Uno de los niños, que tenía
complejo de Edipo, me escupía cada vez que me acercaba a ella, gritando todo el
tiempo: “¡Es mía!” Y luego, con una impudicia verdaderamente irritante, le
abrió la camisa y metió ambas manos para jugar con los pechos de su mamá, que
me miraba muy divertida. Al cabo de un rato de martirio, los niños se acostaron
y ella y yo nos fuimos a la cocina, para preparar la cena. Cuando ella abrió el
refrigerador, empecé mi segunda ofensiva, muy prometedora, por cierto, cuando
llegó el marido. Ale dio un ron Batey y me llevó a la sala en donde estuvimos
platicando no sé qué tonterías. Por fin estuvo la cena. Nos sentamos los tres a
la mesa, cenamos y cuando tomábamos el café, sonó el teléfono. El marido fue a
contestar y mientras tanto, ella empezó a recoger los platos, y mientras tanto,
también, yo le tomé a ella la mano y se la besé en la palma, logrando, con este
acto tan sencillo, un efecto mucho mayor del que había previsto: ella salió del
comedor tambaleándose, con un altero de platos sucios. Entonces regresó el
marido poniéndose el saco y me explicó que el telefonazo era de la Terminal de camiones,
para decirle que acababan de recibir un revólver Smith & Wesson calibre 38
que le mandaba su hermano de México, con no recuerdo qué objeto; el caso es que
tenía que ir a recoger el revólver en ese momento; yo estaba en mi casa: allí estaba
el ron Batey, allí, el tocadiscos, allí, su mujer. Él regresaría en un cuarto
de hora. Exeunt severaly: él se va a la calle; yo, me voy a la cocina y
mientras él encendía el motor de su automóvil, yo perseguía a su mujer. Cuando
la arrinconé, me dijo: “Espérate” y me llevó a la sala. Sirvió dos vasos de
ron, les puso un trozo de hielo a cada uno, fue al tocadiscos, lo encendió,
tomó el disco llamado Le Sacre du Sauvage, lo puso y mientras empezaba la
música brindarnos: habían pasado cuatro minutos. Luego, empezó a bailar, ella sola.

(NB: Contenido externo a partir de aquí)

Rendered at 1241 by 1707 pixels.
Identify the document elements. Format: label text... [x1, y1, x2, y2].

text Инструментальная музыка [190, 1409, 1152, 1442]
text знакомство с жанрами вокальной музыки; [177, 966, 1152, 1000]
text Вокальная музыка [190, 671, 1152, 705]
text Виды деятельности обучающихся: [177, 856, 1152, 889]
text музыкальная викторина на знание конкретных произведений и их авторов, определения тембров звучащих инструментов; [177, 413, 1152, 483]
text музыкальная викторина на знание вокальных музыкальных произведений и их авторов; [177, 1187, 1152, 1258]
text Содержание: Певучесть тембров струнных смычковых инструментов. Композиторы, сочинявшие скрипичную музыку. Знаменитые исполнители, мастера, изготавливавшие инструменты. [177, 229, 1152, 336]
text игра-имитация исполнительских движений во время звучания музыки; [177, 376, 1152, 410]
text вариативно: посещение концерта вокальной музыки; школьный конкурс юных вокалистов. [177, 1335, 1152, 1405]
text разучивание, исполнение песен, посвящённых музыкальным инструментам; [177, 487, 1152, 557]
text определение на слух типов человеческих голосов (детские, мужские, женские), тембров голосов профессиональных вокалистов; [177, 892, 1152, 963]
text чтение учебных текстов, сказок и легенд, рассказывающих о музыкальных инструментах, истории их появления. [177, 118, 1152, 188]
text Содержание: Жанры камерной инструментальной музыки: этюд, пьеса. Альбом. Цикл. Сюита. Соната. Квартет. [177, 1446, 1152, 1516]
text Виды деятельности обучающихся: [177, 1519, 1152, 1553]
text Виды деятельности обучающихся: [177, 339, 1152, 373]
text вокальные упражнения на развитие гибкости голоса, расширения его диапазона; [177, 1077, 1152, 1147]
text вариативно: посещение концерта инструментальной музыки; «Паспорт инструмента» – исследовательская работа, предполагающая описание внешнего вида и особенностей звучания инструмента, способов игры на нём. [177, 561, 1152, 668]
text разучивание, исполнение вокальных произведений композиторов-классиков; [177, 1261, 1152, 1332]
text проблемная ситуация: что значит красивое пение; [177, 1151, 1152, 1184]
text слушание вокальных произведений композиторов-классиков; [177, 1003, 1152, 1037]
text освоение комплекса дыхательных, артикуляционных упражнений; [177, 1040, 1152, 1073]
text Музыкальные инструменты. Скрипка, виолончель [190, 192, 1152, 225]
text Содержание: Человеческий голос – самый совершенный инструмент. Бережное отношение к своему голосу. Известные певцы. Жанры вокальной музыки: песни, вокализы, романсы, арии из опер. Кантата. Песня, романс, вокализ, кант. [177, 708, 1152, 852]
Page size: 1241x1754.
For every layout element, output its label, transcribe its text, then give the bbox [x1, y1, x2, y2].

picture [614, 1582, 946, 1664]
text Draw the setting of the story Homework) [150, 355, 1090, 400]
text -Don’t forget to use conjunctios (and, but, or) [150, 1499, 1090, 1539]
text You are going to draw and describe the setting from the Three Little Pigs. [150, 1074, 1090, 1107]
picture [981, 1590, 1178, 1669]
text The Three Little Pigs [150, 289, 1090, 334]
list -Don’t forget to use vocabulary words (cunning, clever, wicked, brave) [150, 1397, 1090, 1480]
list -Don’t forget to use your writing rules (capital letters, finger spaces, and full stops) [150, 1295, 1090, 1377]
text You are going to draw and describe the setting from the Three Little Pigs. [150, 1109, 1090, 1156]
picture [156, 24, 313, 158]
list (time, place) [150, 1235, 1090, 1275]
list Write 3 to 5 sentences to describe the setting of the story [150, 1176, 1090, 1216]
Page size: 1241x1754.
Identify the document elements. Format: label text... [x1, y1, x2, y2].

“Es para ti”, me dijo. Yo la miraba, mientras calculaba en qué parte del
trayecto estaría el marido, llevando su mortífera Smith & Wesson calibre
38. Y ella bailó y bailó. Bailó las obras completas de Chet Baker, porque
pasaron tres cuartos de hora sin que el marido regresara, ni ella se cansara,
ni yo me atreviera a hacer nada. A los tres cuartos de hora decidí que el
marido, con o sin Smith & Wesson, no me asustaba nada. Me levanté de mi
asiento, me acerqué a ella que seguía bailando como poseída y, con una fuerza
completamente desacostumbrada en mí, la levanté en vilo y la arrojé sobre el
couch. Eso le encantó. Me lancé sobre ella como un tigre y mientras nos
besarnos apasionadamente, busqué el cierre de sus pantalones verdes y cuando lo
encontré, tiré de él... y ¡mierda!, ¡que no se abre! Y no se abrió nunca.
Estuvimos forcejando, primero yo, después ella y por fin los dos, y antes
regresó el marido que nosotros pudiéramos abrir el cierre. Estábamos jadeantes
y sudorosos, pero vestidos y no tuvimos que dar ninguna explicación.
Hubiera podido, quizá, regresar
al día siguiente a terminar lo empezado, o al siguiente del siguiente o
cualquiera de los mil y tantos que han pasado desde entonces. Pero, por una
razón u otra nunca no lo hice. No he vuelto a verla. Ahora, sólo me queda la
foto que tengo en el cajón de mi escritorio, y el pensamiento de que las
mujeres que no he tenido (como ocurre a todos los grandes seductores de la
historia), son más numerosas que las arenas del mar.